* [TRECHO CITADO]
Imigrante ilegal condenado pelo assassinato de criança de 18 meses é deportado dos EUA

Em julho de 2007, Akira Salinas-Ruiz foi sentenciado a 20 anos de prisão estadual e cumpriu pena até 17 de fevereiro deste ano, quando foi entregue ao ICE e removido do país

Por Chico Gomes | GNEWSUSA

O Serviço de Imigração e Alfândega dos Estados Unidos (ICE) deportou este mês o imigrante ilegal Akira Salinas-Ruiz, condenado pelo assassinato de uma criança de 18 meses, filho de sua então namorada em 2006. Em julho de 2007, ele foi sentenciado a 20 anos de prisão estadual e cumpriu pena até 17 de fevereiro deste ano, quando foi entregue ao ICE e removido do país.

“Este imigrante ilegal criminoso — este assassino de crianças condenado — jamais deveria ter estado nos EUA. Se ele não tivesse entrado clandestinamente nos EUA, Santiago Teniente Jr. poderia estar no último ano da faculdade, vivendo a vida que deveria ter vivido. Em vez disso, Salinas-Ruiz roubou o futuro daquele menino”, disse o diretor do ICE, Todd M. Lyons.

“É por isso que os homens e mulheres do ICE enfrentam um aumento de 1.427% nas agressões e de 8.000% nas ameaças de morte para irem às ruas todos os dias e prenderem imigrantes ilegais criminosos que já representam ameaças conhecidas à segurança pública. Se pudermos salvar ao menos uma criança de algo assim por meio de ações direcionadas, já terá valido a pena”, acrescentou.

Durante interrogatório em 2007, Salinas-Ruiz informou às autoridades de imigração que sua última entrada ilegal nos Estados Unidos tinha ocorrido em 2001, na fronteira do Arizona com Sonora, México. Os registros oficiais indicam que as autoridades de imigração o prenderam em 6 de abril de 2002 e concederam-lhe permissão para retornar voluntariamente ao México.

Cerca de quatro anos depois, o mexicano foi acusado do assassinato da criança de 18 meses em Wisconsin. Segundo relatos locais, no dia 28 de fevereiro de 2006 paramédicos socorreram o menino com informações de que ele tinha caído e estava com dificuldade para respirar. Um médico concluiu que os ferimentos da criança eram compatíveis com a síndrome do bebê sacudido e não com uma queda de pequena altura. O bebê, que tinha hematomas no estômago e pescoço, morreu em 1° de março de 2006.

Apesar de se declarar inocente da acusação de homicídio, Salinas-Ruiz, também acusado de abuso físico contra a criança, foi condenado a 20 anos de prisão. Posteriormente, em 15 de maio de 2008, um juiz de imigração ordenou sua deportação dos EUA. Depois de sair da penitenciária, o mexicano foi preso pelo ICE, que cumpriu a determinação judicial.

* [TAREFA 1] De acordo com a notícia, em que data morreu a criança de 18 meses?
* [TAREFA 2] Reproduza fielmente o trecho da notícia que se inicia em "Imigrante ilegal condenado" e se encerra em "removido do país.".
Os dados não desempenham nenhum papel nesta atividade.

* [DADOS PARA ANÁLISE]
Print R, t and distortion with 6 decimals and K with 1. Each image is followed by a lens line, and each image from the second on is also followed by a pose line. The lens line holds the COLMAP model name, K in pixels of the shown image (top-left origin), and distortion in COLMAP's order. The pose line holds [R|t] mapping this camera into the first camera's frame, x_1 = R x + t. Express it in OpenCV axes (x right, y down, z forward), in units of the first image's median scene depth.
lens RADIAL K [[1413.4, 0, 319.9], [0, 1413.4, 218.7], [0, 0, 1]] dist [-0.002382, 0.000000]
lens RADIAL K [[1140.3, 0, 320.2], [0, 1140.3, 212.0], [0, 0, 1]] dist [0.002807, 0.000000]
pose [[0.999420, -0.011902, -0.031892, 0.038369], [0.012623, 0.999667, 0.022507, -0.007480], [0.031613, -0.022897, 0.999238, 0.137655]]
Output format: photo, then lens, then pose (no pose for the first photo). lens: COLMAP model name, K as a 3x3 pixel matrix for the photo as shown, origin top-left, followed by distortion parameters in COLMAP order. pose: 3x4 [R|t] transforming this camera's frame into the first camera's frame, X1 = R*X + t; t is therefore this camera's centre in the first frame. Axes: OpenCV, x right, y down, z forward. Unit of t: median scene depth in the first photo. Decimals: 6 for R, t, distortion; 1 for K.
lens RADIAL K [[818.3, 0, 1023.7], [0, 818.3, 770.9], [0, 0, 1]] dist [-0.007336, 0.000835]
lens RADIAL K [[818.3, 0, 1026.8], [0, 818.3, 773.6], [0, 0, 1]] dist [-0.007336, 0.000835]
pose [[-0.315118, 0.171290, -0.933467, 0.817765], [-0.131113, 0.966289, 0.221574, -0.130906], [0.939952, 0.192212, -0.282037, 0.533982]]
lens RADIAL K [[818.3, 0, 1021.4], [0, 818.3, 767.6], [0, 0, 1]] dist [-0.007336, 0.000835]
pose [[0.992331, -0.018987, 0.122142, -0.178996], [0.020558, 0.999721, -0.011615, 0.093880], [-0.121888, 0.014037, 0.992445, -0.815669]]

* [RESPOSTA REDIGIDA 1] Em 1° de março de 2006.

* [RESPOSTA REDIGIDA 2]
Imigrante ilegal condenado pelo assassinato de criança de 18 meses é deportado dos EUA

Em julho de 2007, Akira Salinas-Ruiz foi sentenciado a 20 anos de prisão estadual e cumpriu pena até 17 de fevereiro deste ano, quando foi entregue ao ICE e removido do país

Por Chico Gomes | GNEWSUSA

O Serviço de Imigração e Alfândega dos Estados Unidos (ICE) deportou este mês o imigrante ilegal Akira Salinas-Ruiz, condenado pelo assassinato de uma criança de 18 meses, filho de sua então namorada em 2006. Em julho de 2007, ele foi sentenciado a 20 anos de prisão estadual e cumpriu pena até 17 de fevereiro deste ano, quando foi entregue ao ICE e removido do país.